Under the old Rules of Court parties could call responsive expert evidence without notice provided the evidence was truly responsive. The new rules of court changed this and require responsive expert reports to be served 42 days ahead of the scheduled trial.
In today’s case (Wright v. Bower) the Plaintiff was involved in a motor vehicle collision and alleged chronic back pain as a result of the crash. Her lawyer served expert reports addressing these injuries in compliance with the time lines set out in the rules of court. The Defendant brought a motion to compel the Plaintiff to attend an examination with an orthopaedic surgeon in order to obtain a ‘responsive’ report. The Plaintiff opposed arguing that an examination was not necessary for the Defendant to obtain a truly responsive report. Mr. Justice Savage agreed with the Plaintiff and dismissed the motion. In doing so the Court provide the following useful reasons setting the parameters for responsive expert evidence:
[12] Rule 11-6(4) was enacted to fill a lacuna in the Rules. Under the former Rules, Rule 40A permitted parties to call expert evidence in reply without notice at trial. In order for such evidence to be admitted, however, it had to be truly responsive to the expert evidence of a witness called by the opposing party.

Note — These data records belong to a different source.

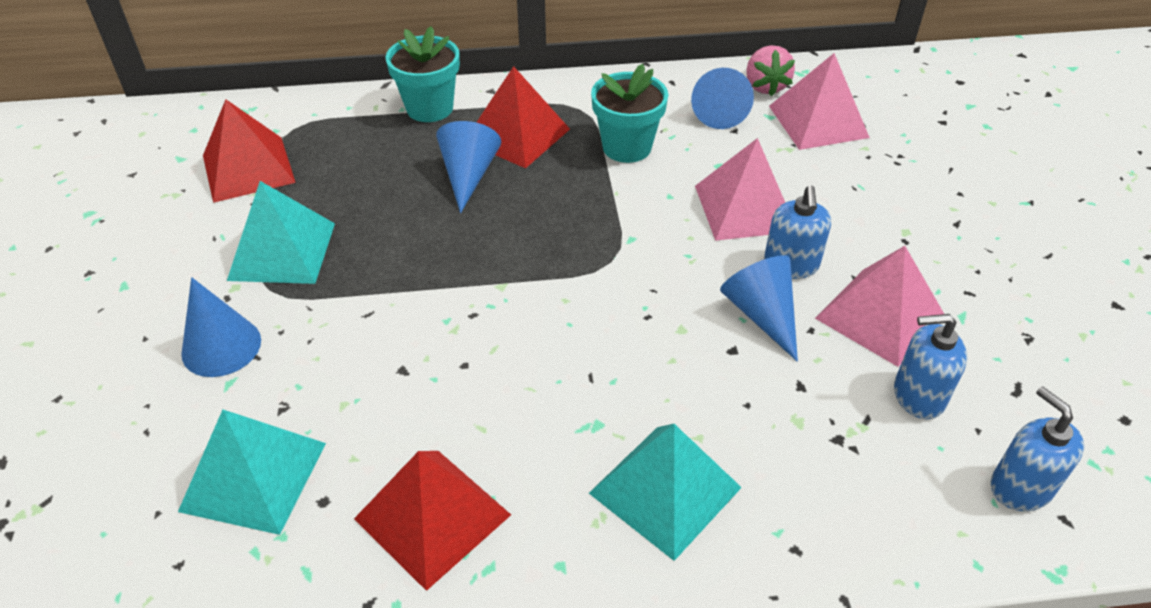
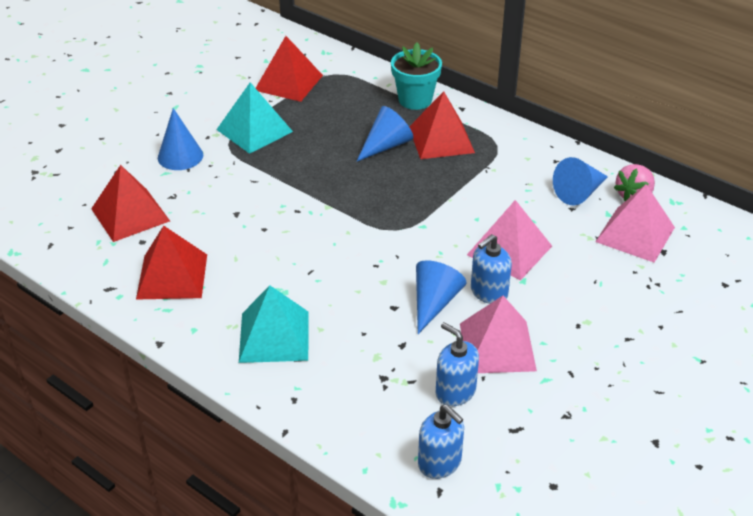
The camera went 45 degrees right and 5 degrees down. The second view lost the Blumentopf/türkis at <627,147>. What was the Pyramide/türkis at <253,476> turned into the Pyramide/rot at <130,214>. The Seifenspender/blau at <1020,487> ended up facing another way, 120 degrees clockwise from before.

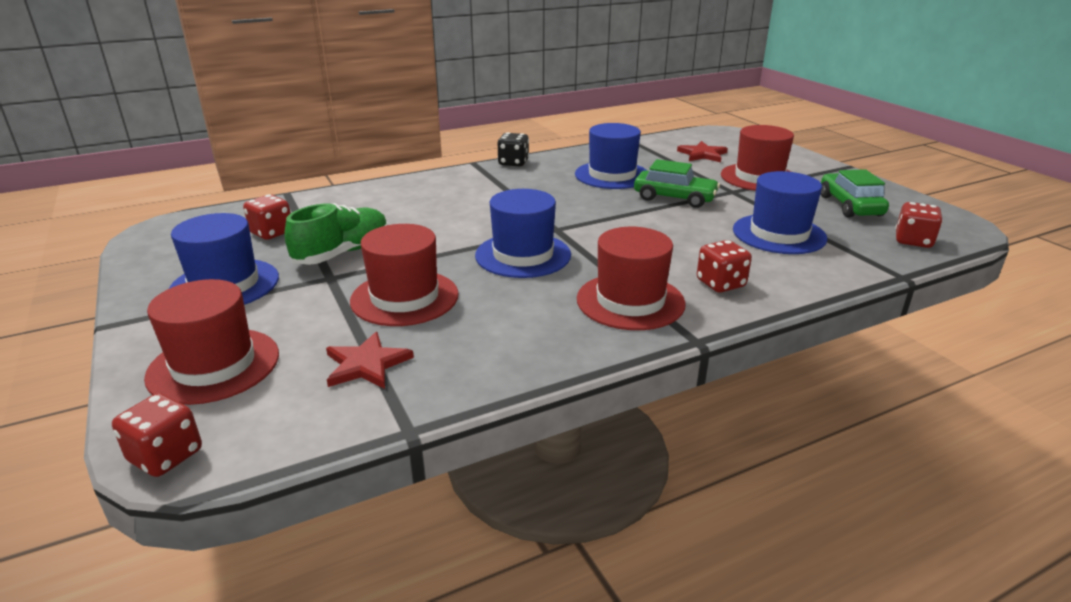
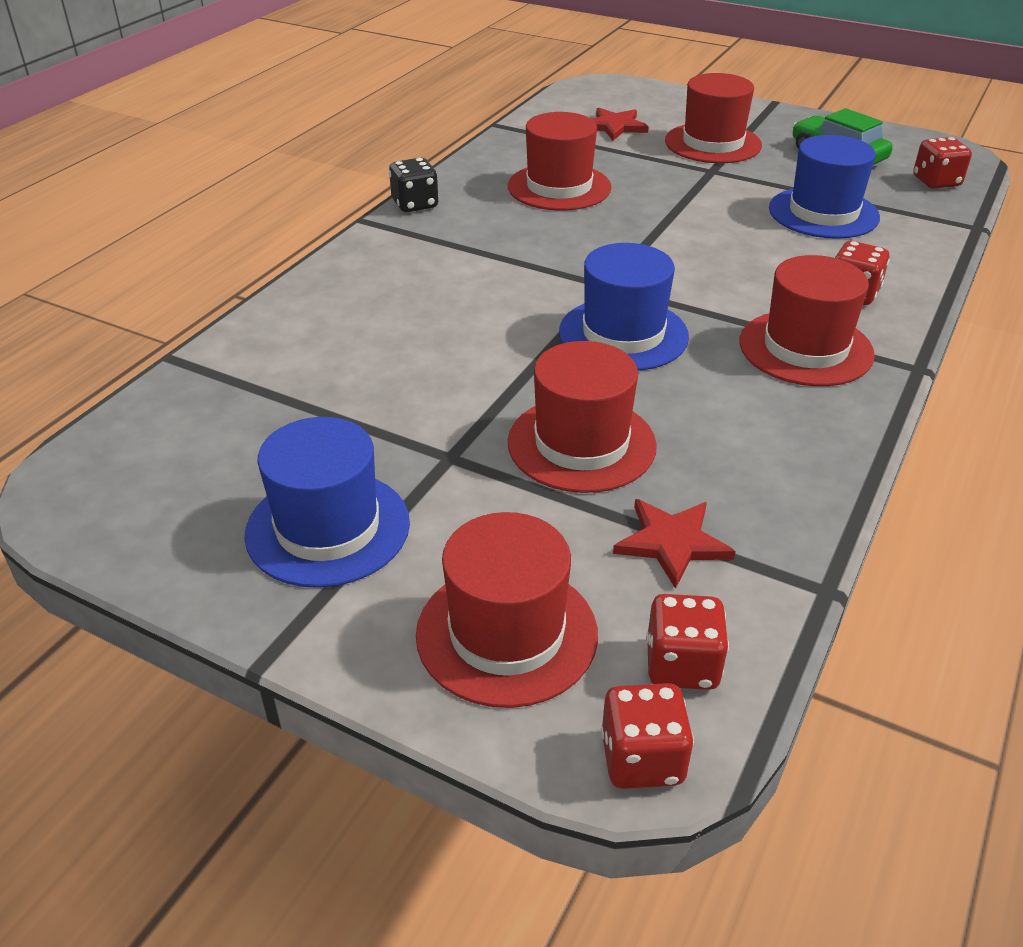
The camera went 35 degrees left and 10 degrees up. The second view lost the Schuh/grün at <343,253>. The second view lost the Auto/grün at <674,198>. The Spielwürfel/rot ended up elsewhere, having gone from <272,233> to <682,665>. What was the Hut/blau at <612,175> turned into the Hut/rot at <559,187>.

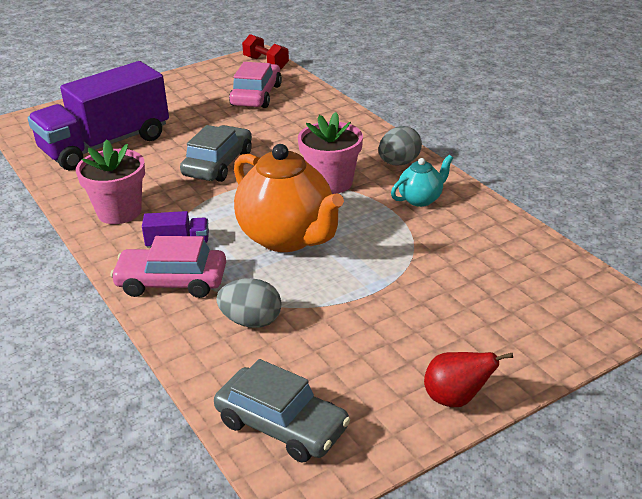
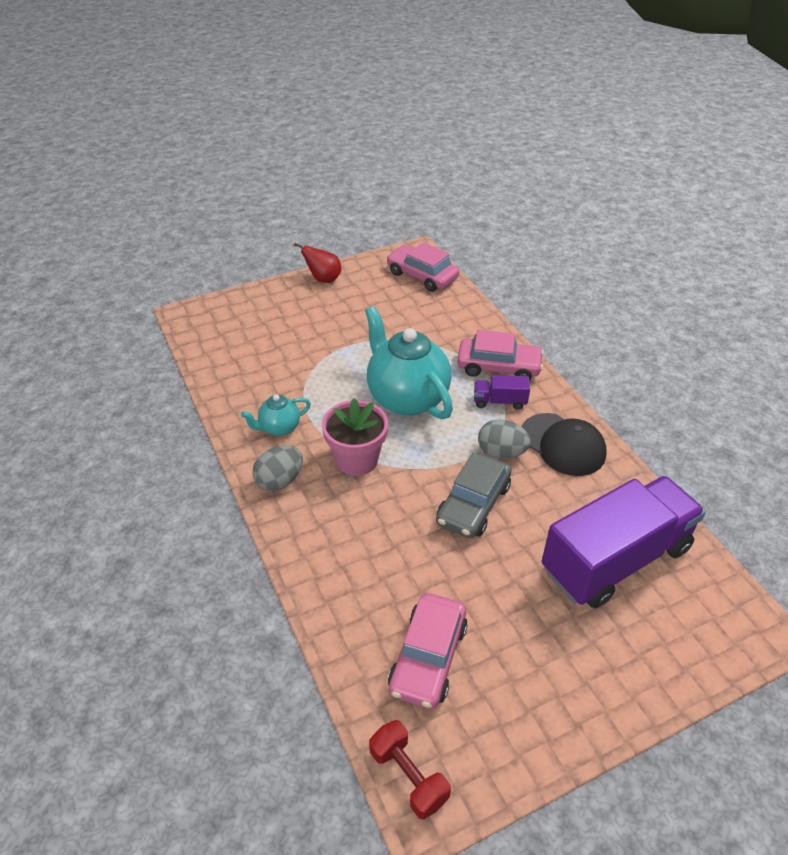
The camera went 175 degrees left and 10 degrees up. The Ei/grau ended up elsewhere, having gone from <251,321> to <501,452>. Where the Blumentopf/rosa stood at <119,212>, the Kappe/schwarz came to stand at <562,444>. What was the Auto/grau at <282,425> turned into the Auto/rosa at <422,276>. What was the Teekanne/orange at <288,238> turned into the Teekanne/türkis at <406,398>.

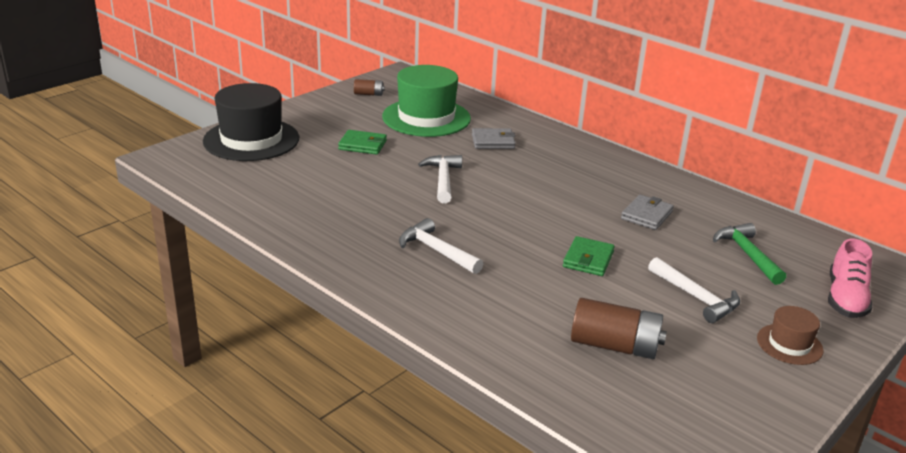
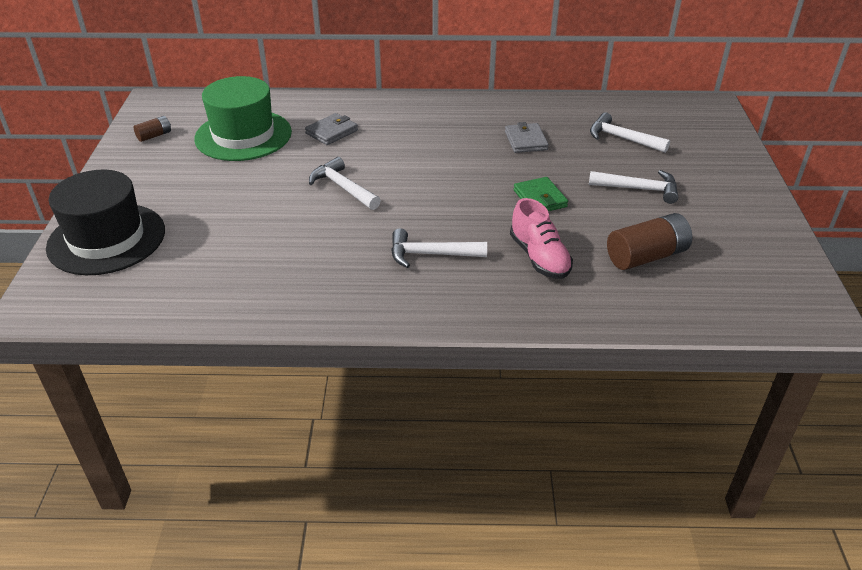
The camera went 40 degrees left and 10 degrees up. The second view lost the Geldbörse/grün at <362,145>. The second view lost the Hut/braun at <789,344>. The Schuh/rosa ended up elsewhere, having gone from <845,299> to <539,257>. What was the Hammer/grün at <747,254> turned into the Hammer/weiß at <622,138>.

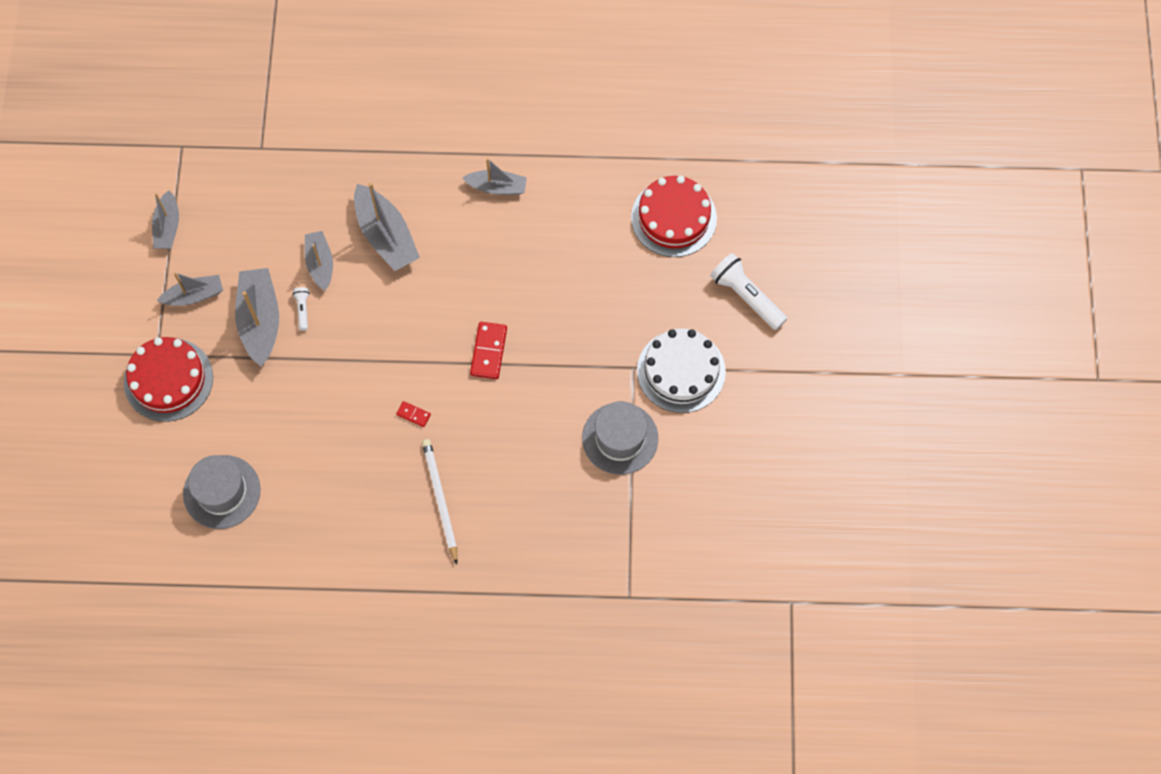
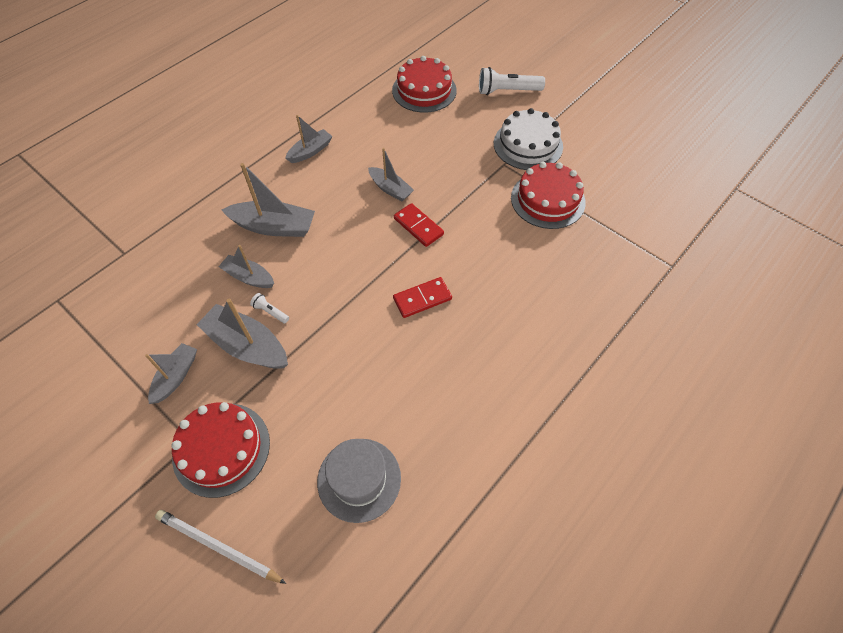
The camera went 50 degrees left and 10 degrees down. The Boot/grau ended up elsewhere, having gone from <167,227> to <390,189>. The Bleistift/weiß ended up elsewhere, having gone from <440,500> to <218,547>. Where the Hut/grau stood at <620,438>, the Kuchen/rot came to stand at <547,200>. The size of the Dominostein/rot at <413,414> changed by a factor of 1.85.

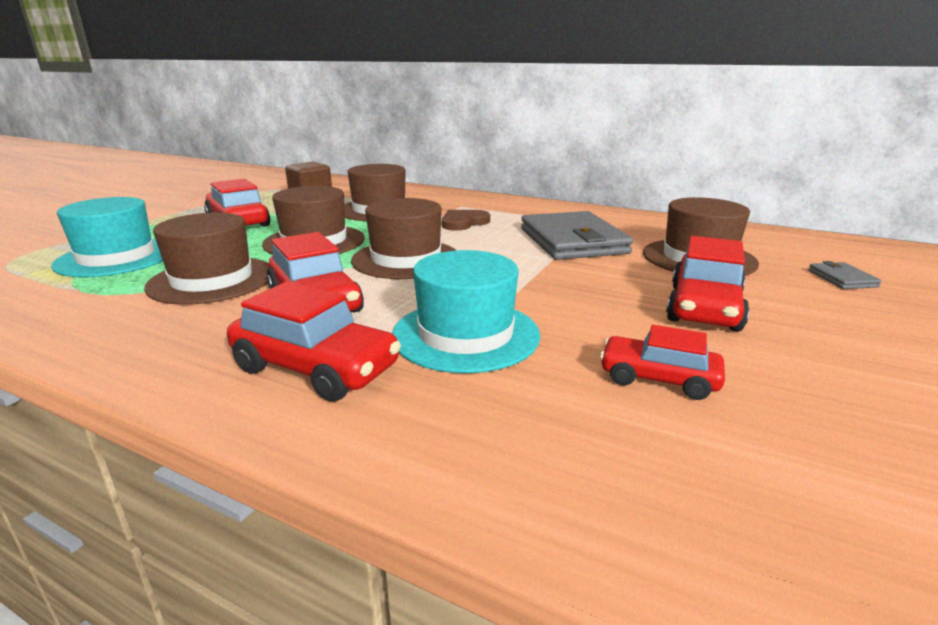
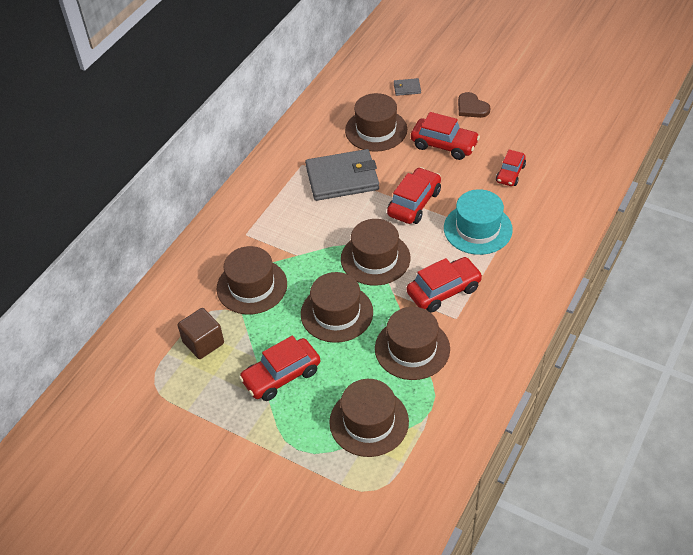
The camera went 85 degrees left and 25 degrees up. The Auto/rot ended up elsewhere, having gone from <315,368> to <414,203>. The Herz/braun ended up elsewhere, having gone from <463,222> to <472,107>. What was the Hut/türkis at <117,257> turned into the Hut/braun at <369,422>.

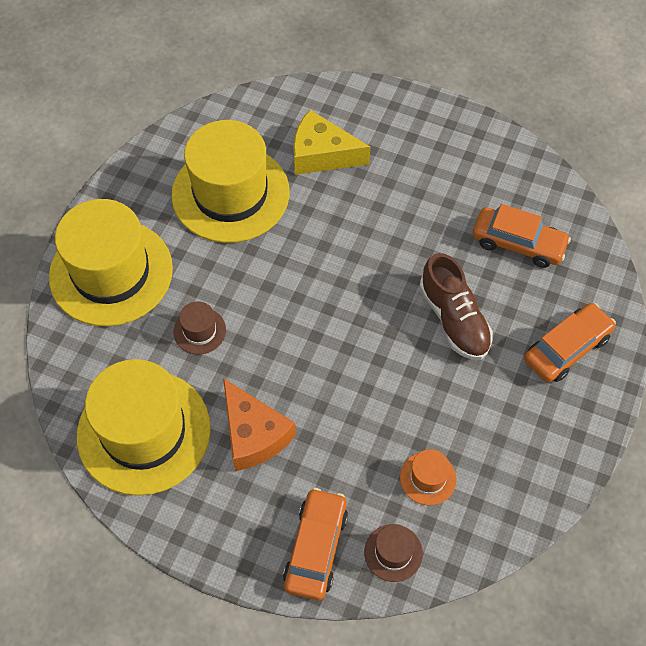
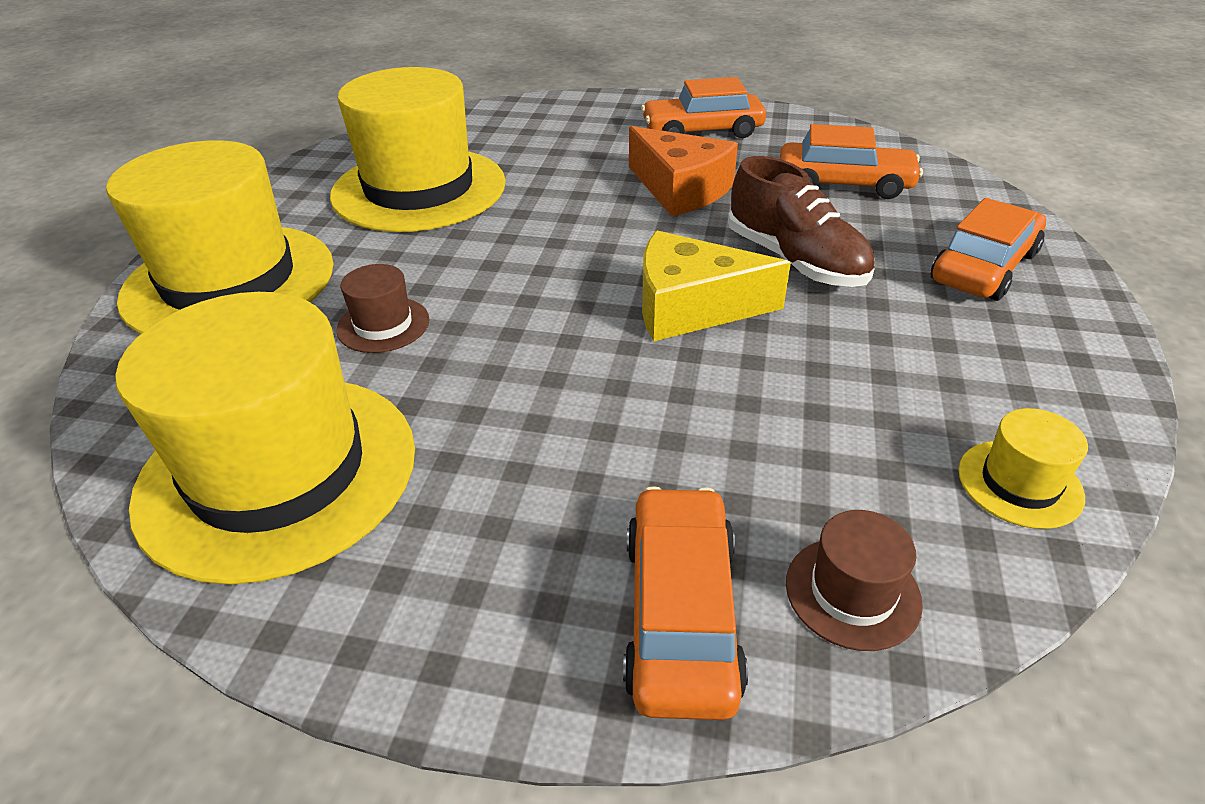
The camera went 10 degrees left and 20 degrees down. The second view lost the Hut/orange at <428,478>. The second view gained the Auto/orange at <702,131>. The second view gained the Hut/gelb at <1019,483>. The Käse/orange ended up elsewhere, having gone from <253,434> to <680,189>. The Käse/gelb ended up elsewhere, having gone from <322,154> to <692,307>.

[13] In Stainer, supra, the British Columbia Court of Appeal considered Rule 40A(3) and the scope of the Court’s discretion to admit responsive evidence. At paragraphs 16-18, Finch J.A. said:
[16] …The admission of expert evidence is now governed by Rule 40A(3)
An expert may give oral opinion evidence of a written statement if the opinion has been delivered to every party of record at least sixty days before the expert testifies.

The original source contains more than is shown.